Hélas! Les majorités sont si vidées de toute estime de soi, qu’elles se méprisent et se réifient elles-mêmes au point de se faire marchepieds volontaires et fiers de leurs maîtres utilisateurs!


La lacération politique et économique des peuples dans les fers du capital, malgré toutes les preuves des mécanismes de l’asservissement, n’a pas fait évoluer la conscience sociale des masses ni drainé aux majorités, la volonté de faire elles-mêmes l’histoire que, depuis toujours, elles subissent… Les majorités humaines seraient-elles si inaptes à un tant soit peu de souveraineté, qu’elles aient constamment besoin de chefs et de bourreaux à qui se référer pour se représenter à elles-mêmes!?


Tant que les masses se comporteront en cohues embringuées qui s’identifient au visage de leurs bourreaux inavoués, leur aberration réactive leur sera toujours contre-productive, renforçant l’ordre de leur asservissement. Toute action ou réaction non pensée, non pondérée selon toutes les nuances de sa menée et de sa fin projetée, est aberration puisque sans véritable idée directrice, sans méthode éprouvée et donc, sans organisation ni maîtrise de sa portée pour un impact choisi par et pour l’agissant.

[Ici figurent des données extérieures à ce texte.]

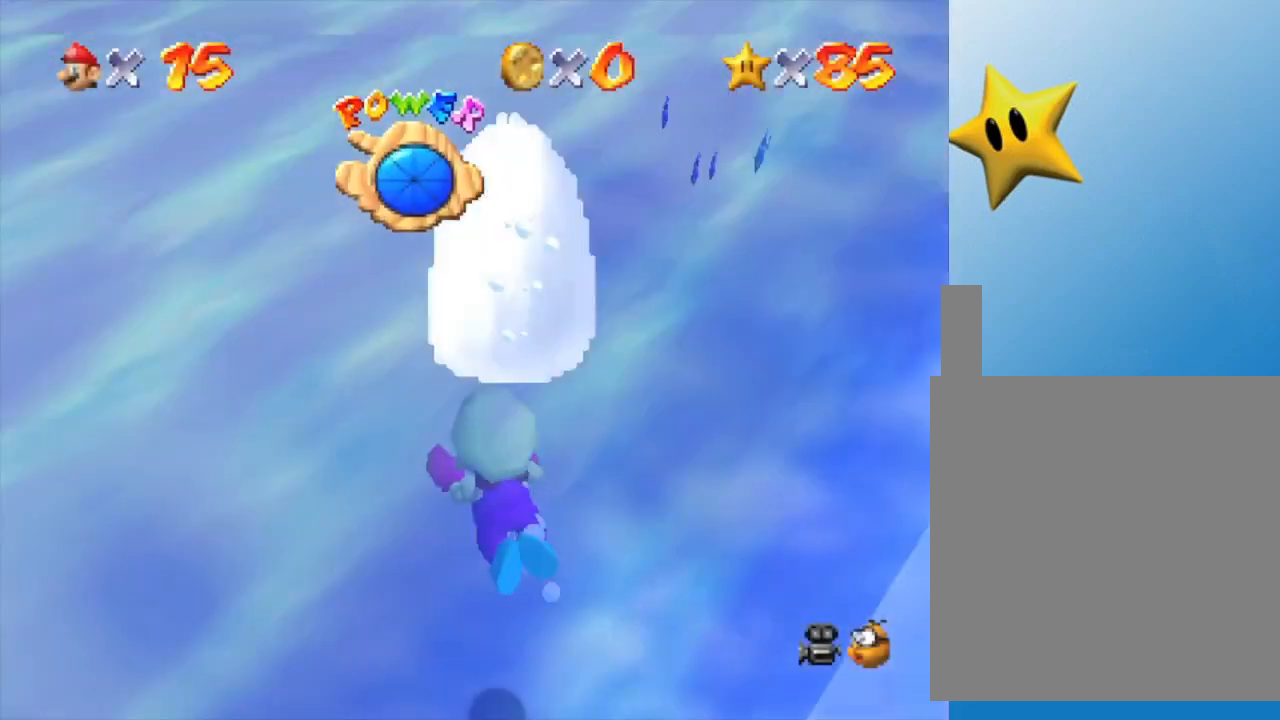
{"buttons": ["A"], "left_stick": "down", "events": [[233, "A", "down"], [300, "left_stick", "down"]]}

Tant que l’action ou réaction politique des masses vivra par procuration des structures institutionnelles de l’État tel qu’il est, que ces masses prennent pour de la démocratie, aucune libération populaire ne pourra être même imaginée! Tant que le peuple croira à la tyrannique chefferie moderne des partis politiques de l’ordre socioéconomique et la légitimera par son vote, la confondant avec du leadership légitime, la face des sociétés humaines demeurera celle d’un atelier d’esclaves où l’opprimé au réflexe d’aliéné, abjectement, lèche les semelles de l’esclavagiste tortionnaire, alimente servilement les greniers du maître fouettard.

 

Cesser d'être miroir sociopolitique où les tares du narcissisme des oligarchies et de leurs larbins enrichis pour exhiber les vertus du système capitaliste ignoble qui entretient tous les maux jugulables pour satisfaire aux délires de puissance de quelques richissimes, c'est le premier devoir des peuples dignes d'un tant soi peu d'émancipation. Cesser d'être le réceptacle systémique des tyrannies socioéconomiques et politiques, réceptacle sans qui les bourreaux économiques et étatiques des écrasantes majorités, n'auraient aucun déversoir, aucun accueil, voilà, le seul digne horizon vers lequel doivent marcher tous les peuples croyant à leur humanité. Le mal social est une salissure de classe émise par quelques oligarques structurellement organisés, à laquelle tous ou quasi tous répondent favorablement. S'organiser pour refuser, c'est-à-dire désobéir à l'État immonde des prédateurs, telle est la voie pacifique de la victoire populaire au vingt-et-unième siècle.